Halala, les séries Gainax. Je retrouve dans cette courte série ce que j'aime.
Bon, le rythme est très étrange, avec des personnages a priori très stéréotypés et une intrigue qui mélange Top gun et du shojo écrit par des mecs. On suit Noriko faire ses classes pour piloter un robot expérimental, seul espoir de l'humanité face à une invasion d'extraterrestres plantes qui rappellent ceux d'Albator 78 ou de Robotech.
Mais le rythme n'est pas celui d'un film de guerre, plutôt d'une série d'adolescents soumis à la pression des examens. Noriko, très instable dans ses résultats, semble une erreur de casting dans le bataillon d'élite envoyé rencontrer la flotte ennemie. Elle connaît un premier émoi, se fâche avec sa coéquipière, se fait deux rivales (une sur terre, une dans l'espace, soviétique). Il y a beaucoup de scènes de douche ou de vestiaire au cours duquel des filles peu ou pas vêtues se chamaillent - un rappel que le public visé était surtout masculin. Il y a des longueurs, comme souvent chez Gainax. Les seins de Noriko sont très bien physiqués. Les antagonistes sont une menace sans visage, on évoque régulièrement leurs effectifs (2, 10, 20 milliards...). Il manque peut-être une dimension de duel, ils sont une menace assez abstraite.
C'est un peu foutraque, et les gars placent dans le moindre décor des posters de films ou d'artistes qu'ils aimaient à l'époque. C'est maladroit, ça s'en fout, ça vient du coeur, quoi.

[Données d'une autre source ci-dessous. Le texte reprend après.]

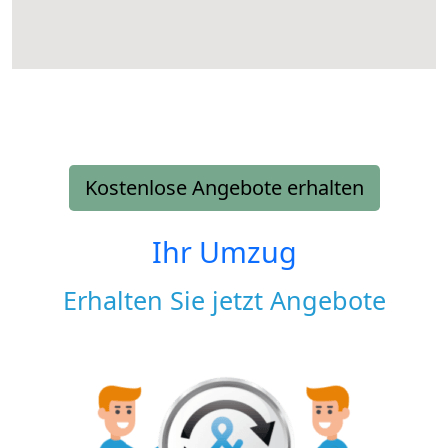
Kostenlose Angebote erhalten
Ihr Umzug
Erhalten Sie jetzt Angebote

Mon dieu, ce Japon pré-bulle, je ne peux pas m'empêcher d'en rêver (Le QG de la défense terrestre est bien sûr basé à Tokyo).Bon, c'est aussi un monde où on gifle les filles pour les faire redescendre...
Il y a pas mal de roublardise, d'images fixes placées en travelling pour dynamiser, etc... Et le fameux épisode 6 en noir et blanc, qui remplace certaines animations par une succession de crayonnés... Est-ce un effet de la crise économique de 1988 ? Vraie question que je me pose, si quelqu'un a la réponse. (J'ai cru au départ à un problème avec mon lecteur VLC).
Il y a vraiment des éléments de hard science, presque gratuits, parfois. Sur la relativité quand on voyage à la vitesse de la lumière. Il y a aussi un trou noir artificiel, un ascenseur gravitationnel. Et en même temps, ce futur fait rêver : on y trouve des vaisseaux spatiaux mais aucun téléphone portable ni réseaux sociaux. En revanche il y a encore des téléphones en bakélite à cadran.
Côté musique, on oscille entre de la citypop très années 80 et des plagiats éhontés (Mars de de Gustav Holst, le thème de Lawrence d'Arabie, le tout au synthé).
Et pourtant, il y a un charme. Je n'étais pas très emballé au départ, mais l'apparition du Gunbuster, même si elle dure une dizaine de minutes, est vraiment mémorable.
Et il y a ces épisodes finaux, ou Noriko revient sur Terre et à cause de la relativité, elle a le même âge mais retrouve des camarades qui ont vieilli de dix ans. Sa meilleure amie s'est mariée et a une petite fille de dix ans. La scène où elles se retrouvent ne dit pas beaucoup mais est très réussie.
Gunbuster, c'est des petits jeunes qui tentent des trucs sans avoir une idée précise de ce qu'ils font, mais qui au final arrivent à délivrer un animé de méca court, épique et émouvant.
Merci Gainax. Merci de ne pas faire de chef d'oeuvre mais ces animés si sympathiques.